Walmart’s president and CEO, Doug McMillon, struck an upbeat tone in outlining his vision for the company. Building on the momentum of 2020, the retailer plans to accelerate its strategy to deliver long term growth. It’s aiming to dial-up its innovation and move at speed and build a new customer-centric business model, designed with the customer in the centre. While its EDLP and EDLC approach, along with its omnichannel capabilities and Walmart+, will be the cornerstones of this new model, it will include developing more diversified profit streams, repositioning to be in new businesses and exiting some geographies. Through this, the retailer will look to deepen its customer relationships though further ecommerce developments, Walmart Health and financial services.
“Over time, we believe the big winners of retail will be those that deliver a unique, inter-related ecosystem.”
Increasing capital spend to $14bn
To support this, Walmart will increase its capital expenditure (CapEx) to around $14.0bn this year, a significant increase on the roughly $10bn annual spend of the last three years.
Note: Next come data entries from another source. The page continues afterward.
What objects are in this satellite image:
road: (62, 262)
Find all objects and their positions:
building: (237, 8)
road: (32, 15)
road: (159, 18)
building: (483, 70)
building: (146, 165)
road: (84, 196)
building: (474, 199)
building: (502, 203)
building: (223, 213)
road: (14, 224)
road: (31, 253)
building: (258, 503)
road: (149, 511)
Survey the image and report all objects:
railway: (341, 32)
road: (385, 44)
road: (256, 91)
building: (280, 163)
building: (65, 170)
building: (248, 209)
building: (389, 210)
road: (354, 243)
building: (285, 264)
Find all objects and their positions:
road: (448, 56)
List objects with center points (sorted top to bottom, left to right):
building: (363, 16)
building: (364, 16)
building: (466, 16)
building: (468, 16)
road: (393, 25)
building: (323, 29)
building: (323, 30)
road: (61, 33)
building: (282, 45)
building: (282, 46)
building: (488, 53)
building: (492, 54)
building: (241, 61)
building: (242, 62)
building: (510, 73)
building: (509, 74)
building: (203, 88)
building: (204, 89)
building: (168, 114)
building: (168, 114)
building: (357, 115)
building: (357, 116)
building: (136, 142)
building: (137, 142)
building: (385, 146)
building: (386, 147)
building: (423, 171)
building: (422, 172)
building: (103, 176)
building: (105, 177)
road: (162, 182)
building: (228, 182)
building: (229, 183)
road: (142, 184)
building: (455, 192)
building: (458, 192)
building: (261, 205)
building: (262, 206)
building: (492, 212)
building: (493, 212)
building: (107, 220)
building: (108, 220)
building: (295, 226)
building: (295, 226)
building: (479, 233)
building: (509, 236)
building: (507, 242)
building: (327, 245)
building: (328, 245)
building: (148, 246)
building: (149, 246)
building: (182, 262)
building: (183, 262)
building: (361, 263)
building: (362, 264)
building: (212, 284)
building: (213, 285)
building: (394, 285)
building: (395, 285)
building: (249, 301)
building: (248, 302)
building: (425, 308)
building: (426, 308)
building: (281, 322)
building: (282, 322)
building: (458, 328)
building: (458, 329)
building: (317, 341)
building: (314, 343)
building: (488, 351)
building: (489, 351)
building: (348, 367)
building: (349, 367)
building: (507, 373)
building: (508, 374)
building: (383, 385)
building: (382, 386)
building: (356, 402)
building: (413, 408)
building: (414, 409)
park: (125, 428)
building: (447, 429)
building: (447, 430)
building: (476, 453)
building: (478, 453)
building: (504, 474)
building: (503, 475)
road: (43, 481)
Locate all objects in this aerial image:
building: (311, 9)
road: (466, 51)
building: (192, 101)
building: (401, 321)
The most significant changes will see a larger proportion of the spend being directed towards the supply chain, ecommerce and other technologies, while the share for remodels and other customer initiatives will fall. This reflects the significant programme of store upgrades that have been undertaken over the last few years, although this area will account for around a fifth of all spending.
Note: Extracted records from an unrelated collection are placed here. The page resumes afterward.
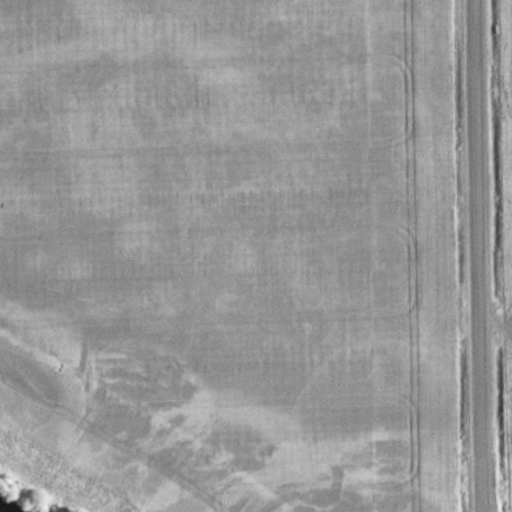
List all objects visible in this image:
road: (478, 256)
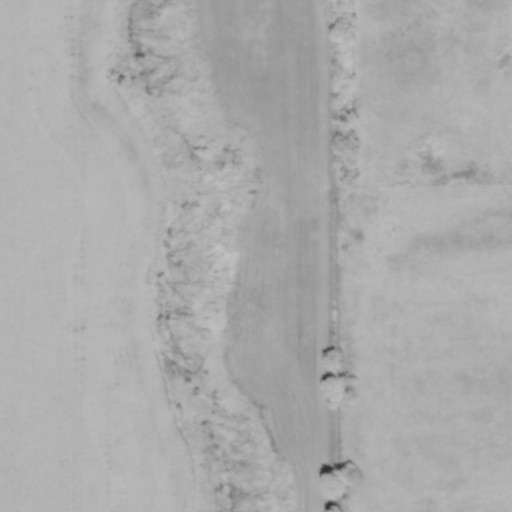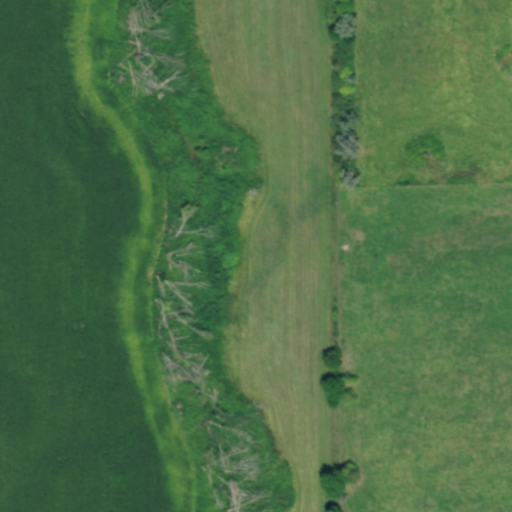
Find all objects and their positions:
crop: (75, 280)
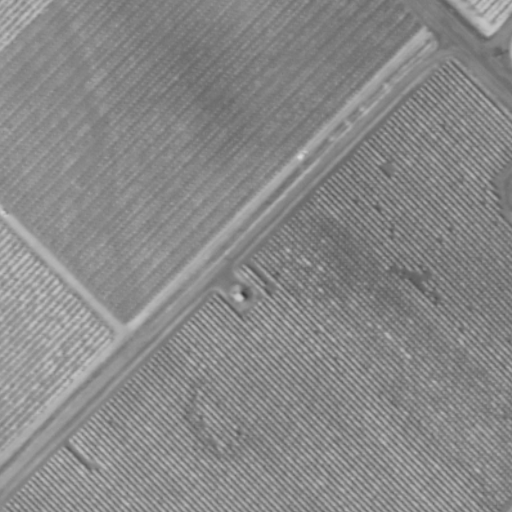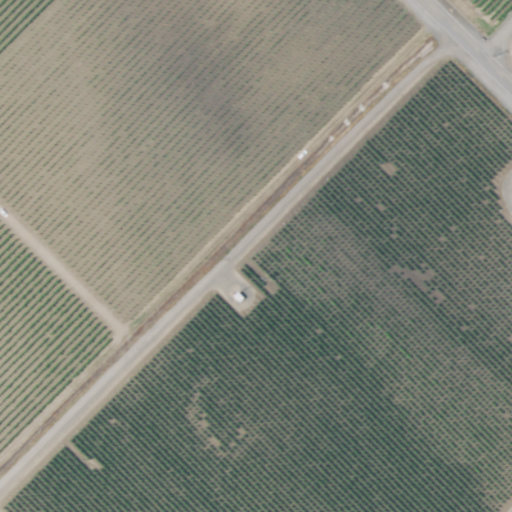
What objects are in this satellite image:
road: (496, 40)
road: (467, 43)
road: (230, 263)
building: (240, 297)
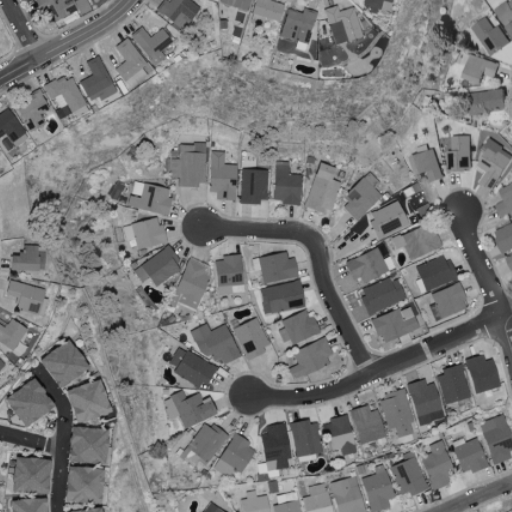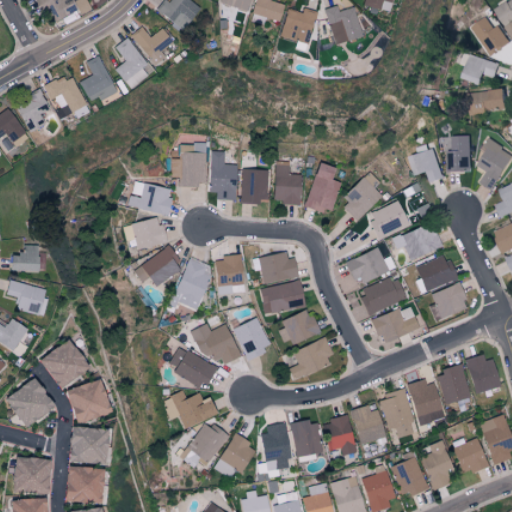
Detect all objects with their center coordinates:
building: (235, 4)
building: (373, 4)
building: (60, 8)
building: (267, 9)
building: (176, 12)
building: (506, 12)
building: (341, 24)
building: (297, 25)
road: (21, 30)
building: (489, 32)
road: (68, 43)
building: (151, 44)
building: (129, 64)
building: (481, 67)
building: (95, 81)
building: (63, 95)
building: (487, 99)
building: (31, 110)
building: (10, 128)
building: (186, 138)
building: (460, 153)
building: (427, 161)
building: (494, 162)
building: (191, 164)
building: (220, 177)
building: (252, 186)
building: (285, 186)
building: (321, 189)
building: (359, 197)
building: (148, 198)
building: (506, 201)
building: (422, 211)
building: (386, 220)
building: (146, 232)
building: (504, 236)
building: (416, 241)
building: (23, 258)
road: (318, 258)
building: (510, 259)
building: (273, 266)
building: (368, 266)
building: (157, 267)
building: (226, 273)
building: (432, 274)
road: (487, 281)
building: (188, 285)
building: (379, 295)
building: (25, 296)
building: (280, 297)
building: (446, 301)
building: (393, 323)
building: (296, 326)
building: (10, 333)
building: (249, 337)
building: (212, 340)
building: (309, 357)
building: (62, 362)
building: (189, 367)
road: (383, 370)
building: (480, 373)
building: (452, 386)
building: (85, 399)
building: (27, 401)
building: (423, 401)
road: (58, 403)
building: (187, 407)
building: (395, 412)
building: (365, 423)
building: (337, 434)
building: (304, 437)
building: (494, 438)
building: (85, 444)
building: (201, 444)
building: (274, 446)
road: (57, 450)
building: (467, 454)
building: (233, 455)
building: (434, 464)
building: (29, 474)
building: (406, 476)
building: (81, 483)
building: (376, 489)
building: (345, 495)
road: (481, 497)
building: (315, 499)
building: (252, 502)
building: (26, 504)
building: (287, 504)
building: (210, 508)
building: (84, 509)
Technology and supply chain investments
With revenue increasing by $40bn last year, a year ahead of where it expected to be, the retailer plans to lean heavily into key markets. This includes building ecommerce capacity, supply chain capability and continue with its multi-year journey to transform its tech stack and upgrade legacy technologies. Walmart will step-up automation in its distribution centres to build department and aisle specific pallets for stores as part of its efficiency-led initiatives. As it invests to build new capabilities, it will also look to monetise them, with a focus on advertising (Walmart Connect),data, fulfillment and last mile.
Investing for long term growth
The investments are expected to accelerate sales and profit growth in the mid to long term, especially as the retailer sees a runway towards a $100bn ecommerce business in the near term, (2020: $65bn), and $200bn beyond that. Walmart will also enhance its general merchandise offer, continue to build its third-party marketplace and grow alternative revenue streams including advertising, financial services and healthcare. For 2022, this is expected to translate into US and Sam’s Club comp sales growth in the low single-digits and adjusted operating income to be flat or slightly up, however, after a year of transition, these investments are expected to deliver sales growth of over 4%, with operating income growth ahead of sales.